Not sold on the looks of Rhino Liner on the bumper, though.


----------



## Rick Howard (Feb 25, 2012)

glenway said:


> To make whimsical clear as the mud on my fender liners: "_In the whimsical linguistics of theoretical physics, the "naked" electron is an imaginary object cut off from the influences of the field, whereas a "dressed" electron carries the imprint of the universe, but it is all buried in extremely tiny modifications to its bare properties." -_Leon Lederman et al., The God Particle
> 
> I'm a marked man in that rig anyway, so something whimsical wouldn't matter from that standpoint.
> 
> But, I still am leaning toward Rick's suggestions.

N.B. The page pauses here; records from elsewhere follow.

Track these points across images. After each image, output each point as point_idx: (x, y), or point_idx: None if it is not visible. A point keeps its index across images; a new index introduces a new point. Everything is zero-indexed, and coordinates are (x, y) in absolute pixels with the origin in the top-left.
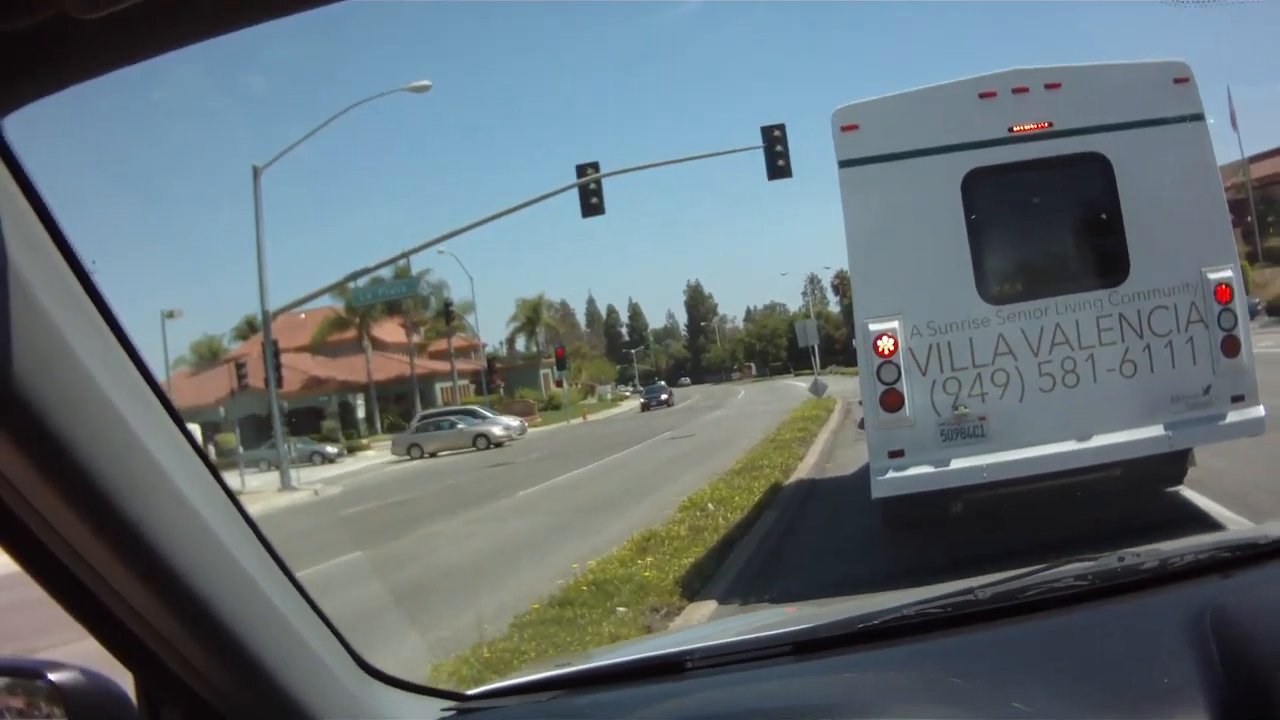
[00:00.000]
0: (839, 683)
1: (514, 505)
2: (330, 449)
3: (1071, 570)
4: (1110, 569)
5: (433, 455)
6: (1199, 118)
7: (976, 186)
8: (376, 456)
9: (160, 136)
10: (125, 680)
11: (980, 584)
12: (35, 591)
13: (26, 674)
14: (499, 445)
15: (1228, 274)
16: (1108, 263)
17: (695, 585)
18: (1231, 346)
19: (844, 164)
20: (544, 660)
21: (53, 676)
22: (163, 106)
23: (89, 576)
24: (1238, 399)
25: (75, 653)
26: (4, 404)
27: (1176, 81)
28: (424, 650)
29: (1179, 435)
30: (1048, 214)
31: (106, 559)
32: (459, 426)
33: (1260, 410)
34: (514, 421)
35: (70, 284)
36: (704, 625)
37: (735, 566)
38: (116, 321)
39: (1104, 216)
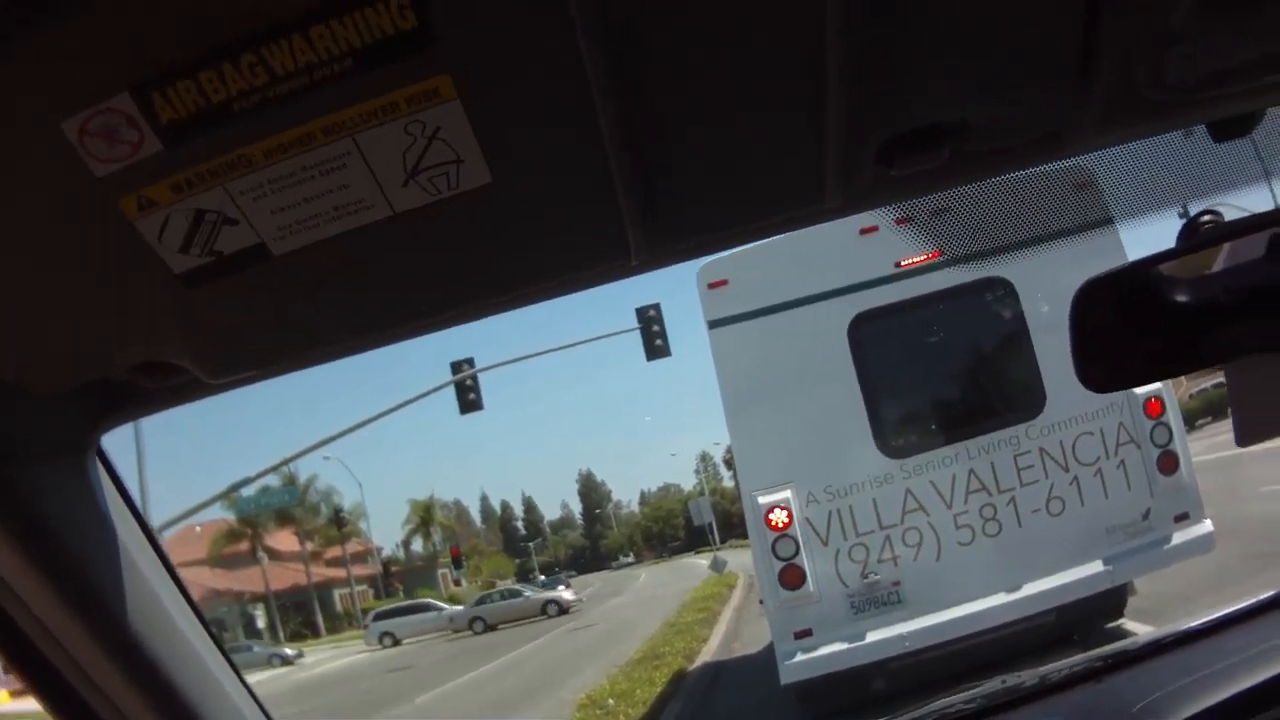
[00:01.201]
0: None
1: (411, 712)
2: (288, 650)
3: (960, 698)
4: (994, 690)
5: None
6: (1107, 223)
7: (865, 331)
8: (283, 667)
9: None
10: None
11: None
12: None
13: None
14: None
15: (1156, 386)
16: (1021, 395)
17: None
18: (1169, 463)
19: (713, 324)
20: None
21: None
22: None
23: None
24: (1181, 518)
25: None
26: (103, 625)
27: (1077, 187)
28: None
29: (1120, 568)
30: (949, 351)
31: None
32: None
33: (1207, 526)
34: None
35: (149, 552)
36: None
37: None
38: (179, 577)
39: (1012, 345)
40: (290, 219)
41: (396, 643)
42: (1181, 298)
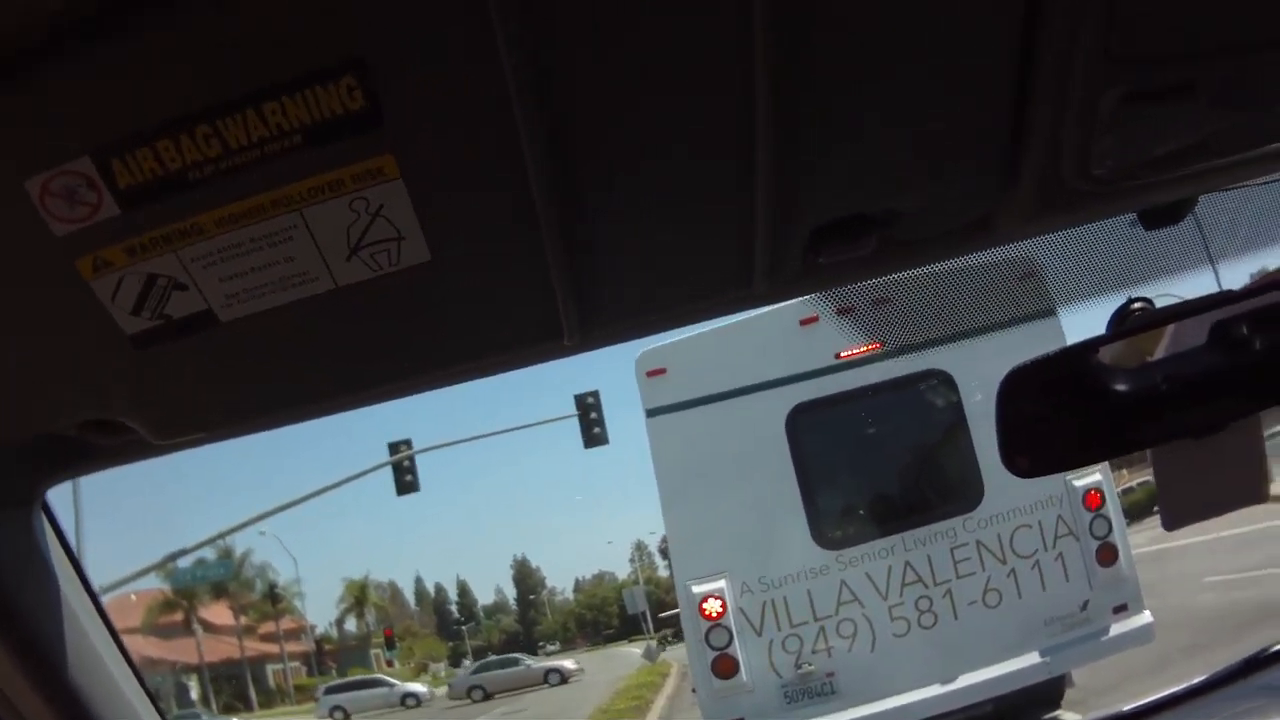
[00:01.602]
0: None
1: None
2: None
3: None
4: None
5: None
6: (1050, 313)
7: (803, 422)
8: None
9: None
10: None
11: None
12: None
13: None
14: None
15: (1096, 478)
16: (959, 488)
17: None
18: (1108, 555)
19: (651, 413)
20: None
21: None
22: None
23: None
24: (1120, 609)
25: None
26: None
27: (1022, 277)
28: None
29: (1058, 659)
30: (887, 442)
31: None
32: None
33: (1146, 617)
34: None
35: (86, 601)
36: None
37: None
38: (112, 626)
39: (951, 437)
40: (238, 287)
41: (347, 717)
42: (1107, 384)
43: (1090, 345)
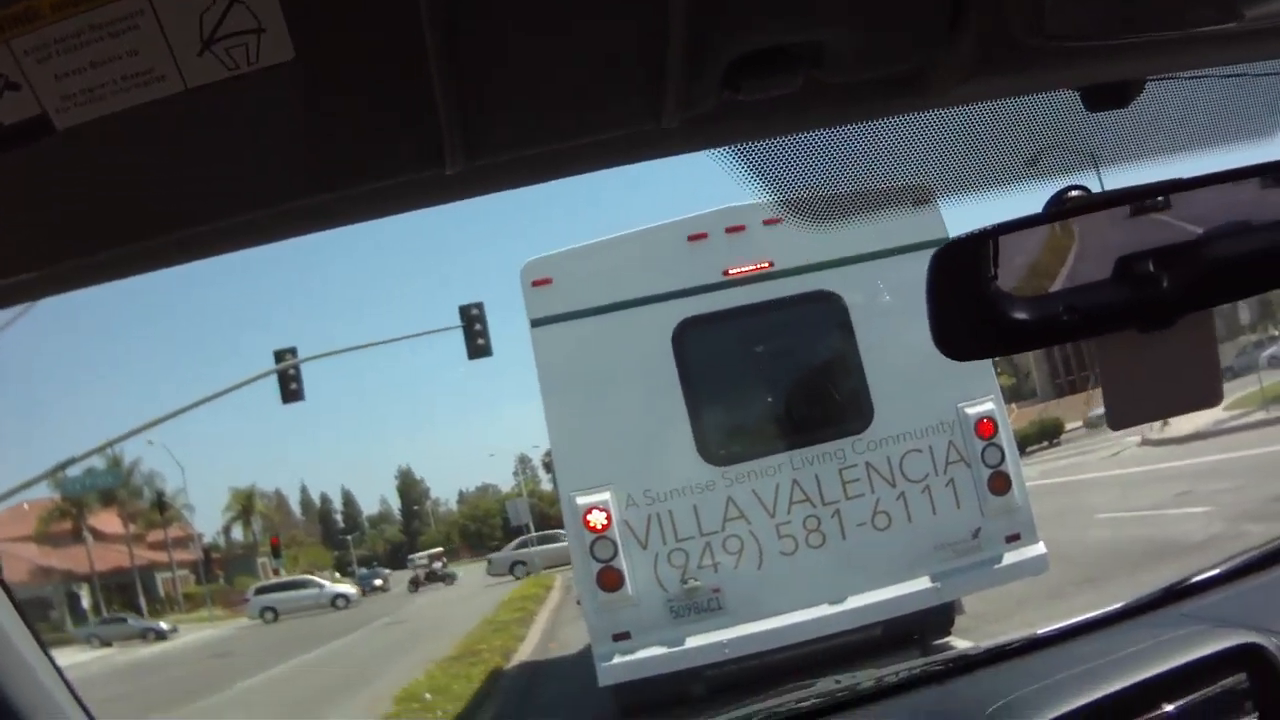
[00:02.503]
0: None
1: (231, 699)
2: (164, 625)
3: (793, 696)
4: (830, 689)
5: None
6: (943, 243)
7: (690, 338)
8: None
9: None
10: None
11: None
12: None
13: None
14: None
15: (989, 407)
16: (848, 410)
17: None
18: (1000, 484)
19: (536, 323)
20: None
21: None
22: None
23: None
24: (1013, 538)
25: None
26: None
27: (916, 203)
28: None
29: (948, 585)
30: (775, 361)
31: None
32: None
33: (1040, 547)
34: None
35: None
36: None
37: None
38: None
39: (840, 359)
40: (75, 87)
41: (276, 617)
42: (1047, 269)
43: (1023, 223)
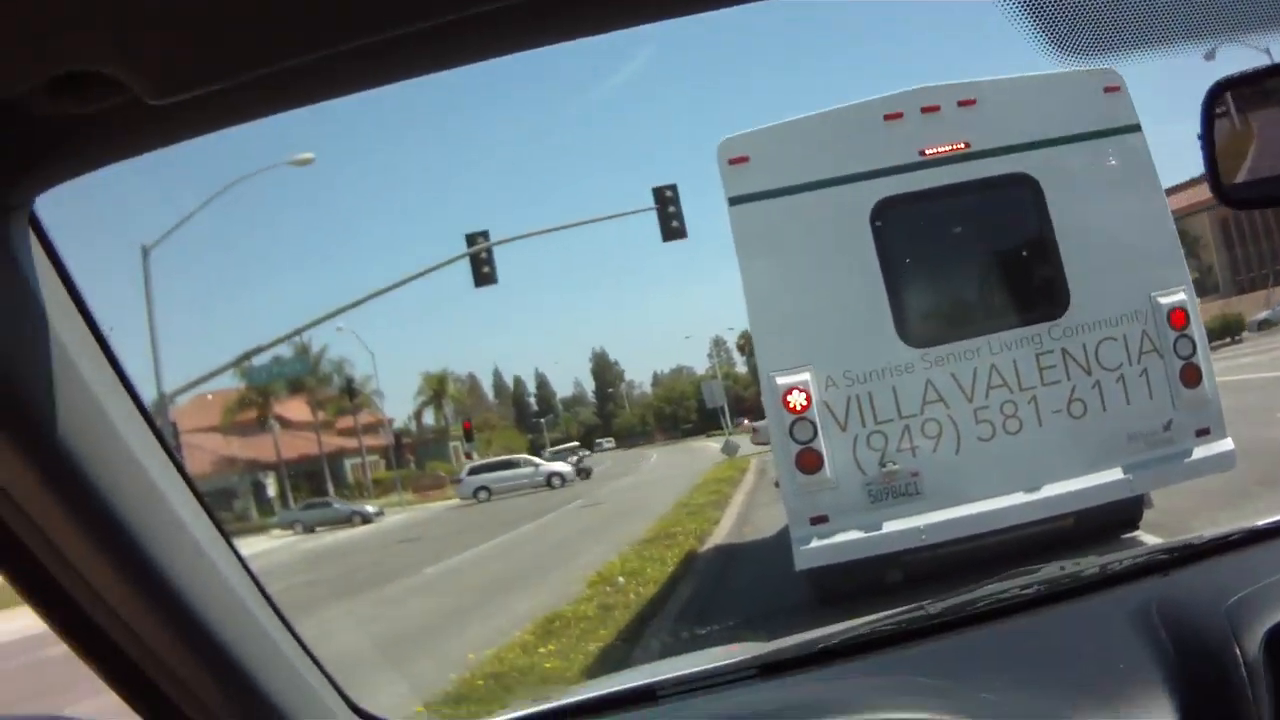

After all that colliding... they still cant make internet work without hanging up.

Nice work, Glen and Glens buddy. I suggest not paint.... Gun bluing.


----------



## prairiewolf (Feb 19, 2012)

After reading all the suggestions on paint, I came up with NO PAINT, just hit a few deer and never wash it, MAd MAX look, lol


----------



## glenway (Mar 27, 2011)

The rest of the truck is not quite up to the Rat look, or would it be down to it? For me, it's still flat black and IH red lettering. Too dang cold to paint now anyway.


----------